El otoño los sorprendió cerca de los Pirineos, y a la vista de que el clima empezaba a empeorar, don Mauricio ordenó que se acelerara la marcha para ganar todo el tiempo posible. Al atravesar el paso de Roncesvalles, en el reino de Navarra, algunos soldados alemanes murmuraron entre ellos. Don Mauricio fue alertado por uno de sus hombres, pero el obispo se tranquilizó cuando supo por uno de los germanos que la mayoría de esos soldados procedía del ducado de Sajonia, en el norte del Imperio, y que allí todavía se recordaban las sangrientas campañas militares del emperador Carlomagno, en una de las cuales había cortado la mano derecha a cinco mil varones sajones.
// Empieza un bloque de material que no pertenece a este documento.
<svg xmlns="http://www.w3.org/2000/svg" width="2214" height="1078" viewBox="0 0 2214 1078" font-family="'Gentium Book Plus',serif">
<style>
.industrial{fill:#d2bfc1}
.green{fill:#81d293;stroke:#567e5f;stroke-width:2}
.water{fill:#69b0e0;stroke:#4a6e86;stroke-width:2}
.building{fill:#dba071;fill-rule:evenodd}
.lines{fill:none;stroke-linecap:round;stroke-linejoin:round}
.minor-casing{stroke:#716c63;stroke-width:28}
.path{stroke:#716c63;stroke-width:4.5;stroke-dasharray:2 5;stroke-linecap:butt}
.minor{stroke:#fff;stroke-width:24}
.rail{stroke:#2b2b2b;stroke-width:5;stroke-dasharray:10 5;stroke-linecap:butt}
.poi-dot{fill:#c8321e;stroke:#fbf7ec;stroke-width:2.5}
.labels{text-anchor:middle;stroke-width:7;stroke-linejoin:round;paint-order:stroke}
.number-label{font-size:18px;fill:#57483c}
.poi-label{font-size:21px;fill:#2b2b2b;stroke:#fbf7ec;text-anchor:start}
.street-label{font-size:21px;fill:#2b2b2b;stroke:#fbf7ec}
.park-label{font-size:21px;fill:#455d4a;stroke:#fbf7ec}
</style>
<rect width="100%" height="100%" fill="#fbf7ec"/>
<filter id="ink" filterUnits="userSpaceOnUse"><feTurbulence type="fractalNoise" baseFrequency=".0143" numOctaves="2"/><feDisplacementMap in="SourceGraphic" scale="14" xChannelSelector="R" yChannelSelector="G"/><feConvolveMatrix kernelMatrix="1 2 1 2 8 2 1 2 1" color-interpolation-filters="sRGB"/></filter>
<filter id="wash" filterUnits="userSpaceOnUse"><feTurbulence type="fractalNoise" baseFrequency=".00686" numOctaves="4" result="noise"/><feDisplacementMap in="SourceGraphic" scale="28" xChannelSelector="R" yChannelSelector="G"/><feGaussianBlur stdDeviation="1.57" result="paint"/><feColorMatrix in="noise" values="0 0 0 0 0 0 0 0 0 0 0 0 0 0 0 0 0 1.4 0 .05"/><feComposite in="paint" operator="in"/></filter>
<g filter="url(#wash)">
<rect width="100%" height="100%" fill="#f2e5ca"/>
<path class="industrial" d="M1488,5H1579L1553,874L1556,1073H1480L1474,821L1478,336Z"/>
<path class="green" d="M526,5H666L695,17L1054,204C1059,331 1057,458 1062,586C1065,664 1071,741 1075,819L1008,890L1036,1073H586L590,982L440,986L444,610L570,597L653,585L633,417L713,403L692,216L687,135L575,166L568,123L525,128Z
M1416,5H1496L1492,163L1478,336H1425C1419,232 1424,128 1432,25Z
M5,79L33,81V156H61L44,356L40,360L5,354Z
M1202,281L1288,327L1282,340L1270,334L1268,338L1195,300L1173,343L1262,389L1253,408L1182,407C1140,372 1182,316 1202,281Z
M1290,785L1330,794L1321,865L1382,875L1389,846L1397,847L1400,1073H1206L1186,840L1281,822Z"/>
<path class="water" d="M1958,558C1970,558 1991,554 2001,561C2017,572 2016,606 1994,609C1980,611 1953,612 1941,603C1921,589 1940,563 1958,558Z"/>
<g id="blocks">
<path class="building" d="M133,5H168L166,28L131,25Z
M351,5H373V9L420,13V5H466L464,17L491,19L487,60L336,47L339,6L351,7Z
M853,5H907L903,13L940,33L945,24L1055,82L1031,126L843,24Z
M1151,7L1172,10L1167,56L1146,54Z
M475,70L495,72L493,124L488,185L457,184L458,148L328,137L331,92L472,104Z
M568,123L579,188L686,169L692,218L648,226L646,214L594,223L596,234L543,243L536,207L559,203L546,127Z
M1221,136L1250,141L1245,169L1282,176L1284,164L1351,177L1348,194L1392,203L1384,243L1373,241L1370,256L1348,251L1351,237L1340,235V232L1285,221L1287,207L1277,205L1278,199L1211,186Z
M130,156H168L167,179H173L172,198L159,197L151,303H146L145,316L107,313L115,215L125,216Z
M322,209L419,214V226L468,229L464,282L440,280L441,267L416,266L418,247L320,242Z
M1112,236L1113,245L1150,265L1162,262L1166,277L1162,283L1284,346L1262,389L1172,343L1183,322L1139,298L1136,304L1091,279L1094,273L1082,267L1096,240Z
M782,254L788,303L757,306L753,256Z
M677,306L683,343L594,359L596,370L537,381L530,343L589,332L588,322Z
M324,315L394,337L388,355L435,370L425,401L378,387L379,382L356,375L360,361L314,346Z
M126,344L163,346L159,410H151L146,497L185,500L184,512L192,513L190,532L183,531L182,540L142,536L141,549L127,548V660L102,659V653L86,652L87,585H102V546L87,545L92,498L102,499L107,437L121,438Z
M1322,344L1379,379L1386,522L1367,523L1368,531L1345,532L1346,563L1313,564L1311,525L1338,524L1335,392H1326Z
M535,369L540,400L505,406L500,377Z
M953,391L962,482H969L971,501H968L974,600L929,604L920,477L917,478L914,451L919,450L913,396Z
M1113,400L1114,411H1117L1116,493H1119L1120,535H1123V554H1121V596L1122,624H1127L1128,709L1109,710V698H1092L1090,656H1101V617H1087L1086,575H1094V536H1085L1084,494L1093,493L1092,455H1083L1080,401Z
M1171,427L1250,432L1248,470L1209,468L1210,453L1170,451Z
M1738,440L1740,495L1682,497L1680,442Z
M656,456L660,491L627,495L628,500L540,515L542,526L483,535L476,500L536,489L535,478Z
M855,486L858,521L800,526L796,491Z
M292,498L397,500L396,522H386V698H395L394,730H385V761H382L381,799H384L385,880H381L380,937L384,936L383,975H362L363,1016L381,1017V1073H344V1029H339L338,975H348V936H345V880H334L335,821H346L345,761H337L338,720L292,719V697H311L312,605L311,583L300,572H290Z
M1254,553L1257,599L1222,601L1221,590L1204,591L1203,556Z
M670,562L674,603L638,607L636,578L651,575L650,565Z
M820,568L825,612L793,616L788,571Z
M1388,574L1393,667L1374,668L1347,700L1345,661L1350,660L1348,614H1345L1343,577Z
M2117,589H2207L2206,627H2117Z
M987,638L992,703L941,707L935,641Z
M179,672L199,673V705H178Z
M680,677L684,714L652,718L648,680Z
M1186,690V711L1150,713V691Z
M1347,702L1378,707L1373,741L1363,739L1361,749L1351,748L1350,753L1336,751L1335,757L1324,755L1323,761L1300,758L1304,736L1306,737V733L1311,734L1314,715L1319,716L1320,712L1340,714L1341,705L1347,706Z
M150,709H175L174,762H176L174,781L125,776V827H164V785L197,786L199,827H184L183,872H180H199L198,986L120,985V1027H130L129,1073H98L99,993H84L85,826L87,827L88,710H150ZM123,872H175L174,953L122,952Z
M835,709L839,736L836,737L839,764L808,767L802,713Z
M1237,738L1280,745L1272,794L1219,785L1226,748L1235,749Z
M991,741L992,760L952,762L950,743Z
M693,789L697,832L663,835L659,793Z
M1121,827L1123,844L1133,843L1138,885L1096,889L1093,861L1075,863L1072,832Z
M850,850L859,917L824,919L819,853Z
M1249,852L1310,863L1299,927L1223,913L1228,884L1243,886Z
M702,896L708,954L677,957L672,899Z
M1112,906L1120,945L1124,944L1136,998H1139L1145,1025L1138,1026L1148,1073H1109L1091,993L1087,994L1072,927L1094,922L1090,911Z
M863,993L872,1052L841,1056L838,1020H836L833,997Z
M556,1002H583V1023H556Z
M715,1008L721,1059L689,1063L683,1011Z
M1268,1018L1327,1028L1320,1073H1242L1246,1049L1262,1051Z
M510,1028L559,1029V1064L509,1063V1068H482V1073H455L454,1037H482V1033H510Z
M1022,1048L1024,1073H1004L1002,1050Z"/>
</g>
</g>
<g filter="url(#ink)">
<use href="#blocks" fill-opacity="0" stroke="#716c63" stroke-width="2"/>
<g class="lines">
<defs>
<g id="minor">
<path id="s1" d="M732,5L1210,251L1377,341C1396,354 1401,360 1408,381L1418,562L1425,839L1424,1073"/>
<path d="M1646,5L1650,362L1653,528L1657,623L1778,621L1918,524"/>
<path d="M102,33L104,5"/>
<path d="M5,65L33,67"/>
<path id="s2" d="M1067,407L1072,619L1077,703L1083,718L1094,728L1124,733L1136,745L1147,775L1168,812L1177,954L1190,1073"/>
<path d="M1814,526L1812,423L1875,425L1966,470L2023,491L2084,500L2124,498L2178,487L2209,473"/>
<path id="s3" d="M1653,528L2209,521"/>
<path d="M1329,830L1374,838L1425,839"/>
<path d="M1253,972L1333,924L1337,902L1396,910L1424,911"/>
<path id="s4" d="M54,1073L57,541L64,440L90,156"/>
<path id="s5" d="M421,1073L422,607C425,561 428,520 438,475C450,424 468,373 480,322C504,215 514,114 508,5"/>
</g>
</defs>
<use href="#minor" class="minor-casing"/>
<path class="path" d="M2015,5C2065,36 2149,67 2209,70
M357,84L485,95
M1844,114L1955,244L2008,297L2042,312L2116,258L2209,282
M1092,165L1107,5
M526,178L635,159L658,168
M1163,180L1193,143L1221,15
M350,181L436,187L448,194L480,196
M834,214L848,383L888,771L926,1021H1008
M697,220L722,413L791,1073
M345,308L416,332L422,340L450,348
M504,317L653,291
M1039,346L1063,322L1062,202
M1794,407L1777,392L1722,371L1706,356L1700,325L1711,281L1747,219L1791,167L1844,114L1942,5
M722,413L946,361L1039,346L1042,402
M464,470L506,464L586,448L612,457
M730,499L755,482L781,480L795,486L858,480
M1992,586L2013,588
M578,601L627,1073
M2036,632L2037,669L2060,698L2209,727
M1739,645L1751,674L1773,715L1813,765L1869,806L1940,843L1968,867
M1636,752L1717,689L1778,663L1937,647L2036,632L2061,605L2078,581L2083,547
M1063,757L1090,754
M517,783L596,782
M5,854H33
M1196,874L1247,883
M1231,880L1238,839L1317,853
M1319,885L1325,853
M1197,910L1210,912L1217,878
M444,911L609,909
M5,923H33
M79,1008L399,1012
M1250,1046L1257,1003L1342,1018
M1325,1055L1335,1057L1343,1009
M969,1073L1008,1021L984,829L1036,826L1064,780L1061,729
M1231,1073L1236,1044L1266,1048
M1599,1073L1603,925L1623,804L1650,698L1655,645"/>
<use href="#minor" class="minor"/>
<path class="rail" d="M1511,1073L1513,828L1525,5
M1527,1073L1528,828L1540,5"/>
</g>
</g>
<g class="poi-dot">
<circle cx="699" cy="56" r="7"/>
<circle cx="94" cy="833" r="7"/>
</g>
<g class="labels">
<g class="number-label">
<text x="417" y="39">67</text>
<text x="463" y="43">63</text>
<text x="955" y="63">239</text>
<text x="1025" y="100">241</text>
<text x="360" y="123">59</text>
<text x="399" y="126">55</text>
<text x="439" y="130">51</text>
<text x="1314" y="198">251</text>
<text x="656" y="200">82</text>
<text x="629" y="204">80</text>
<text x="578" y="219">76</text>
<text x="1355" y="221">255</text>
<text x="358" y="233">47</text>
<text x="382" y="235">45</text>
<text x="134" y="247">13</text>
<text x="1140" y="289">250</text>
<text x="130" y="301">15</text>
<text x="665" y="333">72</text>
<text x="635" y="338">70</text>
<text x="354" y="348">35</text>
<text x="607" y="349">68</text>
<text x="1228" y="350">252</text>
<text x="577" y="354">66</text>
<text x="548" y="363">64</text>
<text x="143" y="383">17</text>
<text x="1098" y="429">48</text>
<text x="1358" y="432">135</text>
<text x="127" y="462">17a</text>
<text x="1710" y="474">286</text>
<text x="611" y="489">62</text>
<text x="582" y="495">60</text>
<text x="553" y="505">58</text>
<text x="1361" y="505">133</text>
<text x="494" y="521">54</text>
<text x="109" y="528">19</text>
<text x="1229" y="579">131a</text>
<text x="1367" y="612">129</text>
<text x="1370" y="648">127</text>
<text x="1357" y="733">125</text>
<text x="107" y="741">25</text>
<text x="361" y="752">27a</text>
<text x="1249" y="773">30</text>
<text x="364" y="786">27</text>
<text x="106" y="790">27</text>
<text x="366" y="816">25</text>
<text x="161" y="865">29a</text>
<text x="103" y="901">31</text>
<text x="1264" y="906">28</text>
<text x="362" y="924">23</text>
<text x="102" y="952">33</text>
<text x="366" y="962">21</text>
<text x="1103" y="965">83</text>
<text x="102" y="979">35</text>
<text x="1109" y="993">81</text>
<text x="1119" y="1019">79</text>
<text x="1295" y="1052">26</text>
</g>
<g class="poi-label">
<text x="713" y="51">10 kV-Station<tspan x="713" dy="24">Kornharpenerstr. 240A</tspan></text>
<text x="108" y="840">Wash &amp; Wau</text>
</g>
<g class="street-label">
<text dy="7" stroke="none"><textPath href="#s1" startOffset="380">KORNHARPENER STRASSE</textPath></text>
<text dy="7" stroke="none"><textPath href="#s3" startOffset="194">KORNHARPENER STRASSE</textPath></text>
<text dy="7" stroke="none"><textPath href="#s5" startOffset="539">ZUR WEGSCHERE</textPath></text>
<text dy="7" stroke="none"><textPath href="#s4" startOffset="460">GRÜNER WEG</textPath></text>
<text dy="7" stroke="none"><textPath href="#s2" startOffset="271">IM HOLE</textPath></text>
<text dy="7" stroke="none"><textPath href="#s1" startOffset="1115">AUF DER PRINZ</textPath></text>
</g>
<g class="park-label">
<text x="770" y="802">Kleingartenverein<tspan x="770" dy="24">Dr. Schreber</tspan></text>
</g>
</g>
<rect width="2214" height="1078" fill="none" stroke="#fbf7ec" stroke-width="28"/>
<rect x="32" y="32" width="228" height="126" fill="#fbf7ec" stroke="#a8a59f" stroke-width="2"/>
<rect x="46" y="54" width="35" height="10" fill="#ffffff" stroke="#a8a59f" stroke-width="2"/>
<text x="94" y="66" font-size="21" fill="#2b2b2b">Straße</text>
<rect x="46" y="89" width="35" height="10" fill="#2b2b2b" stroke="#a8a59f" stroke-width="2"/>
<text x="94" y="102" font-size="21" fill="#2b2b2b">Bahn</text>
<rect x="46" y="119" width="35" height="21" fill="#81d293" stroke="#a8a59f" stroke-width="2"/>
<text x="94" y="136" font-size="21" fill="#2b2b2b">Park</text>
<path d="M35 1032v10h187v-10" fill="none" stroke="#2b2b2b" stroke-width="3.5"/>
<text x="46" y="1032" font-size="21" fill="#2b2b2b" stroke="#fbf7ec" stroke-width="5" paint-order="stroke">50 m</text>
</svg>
—Maldicen a Carlomagno. Saben que en estas montañas fue derrotada la retaguardia del ejército franco que mandaba el conde Roldan, y, aunque eso sucedió hace siglos, todavía se alegran por ello —le dijo un sargento de la guardia imperial alemana a don Mauricio.
—Carlomagno fue un gran emperador, toda la Cristiandad debe estar agradecida. Lo que hizo con aquellos sajones estuvo bien, pues los sometió a la ley de Cristo. Eran paganos contumaces empeñados a no ceder ante la luz de la verdad del Evangelio. Carlomagno cumplió con su deber de buen cristiano.
—Quizás aquellos sajones no lo entendieron así.
—Los paganos y los herejes están poseídos por el diablo; si no aceptan la verdad de Cristo no queda otra salida que aplicarles un castigo que los redima.
Atravesaron los Pirineos sin contratiempo, pues, aunque en aquellos parajes siempre había algunos bandidos que aprovechaban cualquier circunstancia para asaltar a viajeros descuidados y robarles, nadie que no dispusiera de un poderoso ejército se hubiera atrevido siquiera a acercarse a semejante comitiva, entre la que destacaban más de cuarenta lanzas enarboladas con sus gallardetes.
En cuanto llegaron a Roncesvalles, don Mauricio dispuso que los dos mejores jinetes eligieran los cuatro caballos más rápidos y más resistentes y que salieran de inmediato y a todo galope hacia Burgos para anunciar a la Corte la inminente llegada de la princesa Beatriz.